**Enunciado**
Según el ensayo de más abajo, ¿qué defectos tiene el teléfono en el que escribe quien narra? Enuméralos todos.

**Página**
════════════════

9.2.19

El deterioro del amor y algunos apuntes sobre feminismo radical - Parte del canto primero "Problemas de salud"

Personal essays (o una introducción un poco larga)
A Hernán

Hay unos tuits que dicen algo de todo esto, los escribí en fechas disímiles, mientras las nuevas generaciones se ponían a instagramear. “Mi cadáver todavía calentaba el piso. Fuera, festejaban con la carne mi no resurrección. Ahora que ando muerto, regreso despacio”, dice uno de ellos.
 Escribo echado en una cama que no es mía ni de nadie. Escribo en mi teléfono porque todo el día anduve sentado detrás de una pantalla. No es fácil. Mi teléfono anda mal, es de segunda o tercera mano, se apaga.
Hace algunos años me llamé “Zamudio”. Era una manera de protegerme. A nadie le gusta andar por ahí diciendo que perdió caballo, china y rancho, que se volvió loco por la pena de no vivir más con los hijos. Y que pasó Navidad y fin de año encerrado en un loquero. Hace algunos años, también, comencé a rescatar mis textos encontrados después del Apocalipsis, de mi Apocalipsis personal. Ahora pueden, si quieren, seguir llamándome Zamudio. Sería lo más conveniente. Pero la decisión ya no es mía sino de ustedes. Ya no me pertenece.
(No huele acá. Fumé demasiado y me quedé sin olfato).

════════════════

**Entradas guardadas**
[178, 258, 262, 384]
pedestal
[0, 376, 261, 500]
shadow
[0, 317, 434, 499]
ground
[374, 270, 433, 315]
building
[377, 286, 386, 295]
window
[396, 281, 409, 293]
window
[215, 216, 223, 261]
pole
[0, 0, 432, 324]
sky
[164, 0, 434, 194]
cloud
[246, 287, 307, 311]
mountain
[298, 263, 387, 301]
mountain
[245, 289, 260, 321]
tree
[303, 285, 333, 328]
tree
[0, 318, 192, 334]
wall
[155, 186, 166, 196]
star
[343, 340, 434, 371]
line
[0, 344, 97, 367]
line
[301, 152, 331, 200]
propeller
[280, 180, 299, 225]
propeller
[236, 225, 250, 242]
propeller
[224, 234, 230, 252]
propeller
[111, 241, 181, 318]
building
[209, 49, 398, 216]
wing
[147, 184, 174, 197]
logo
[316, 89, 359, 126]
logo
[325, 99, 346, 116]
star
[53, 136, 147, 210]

════════════════

**Respuesta desarrollada**
- Anda mal.
- Es de segunda o tercera mano.
- Se apaga.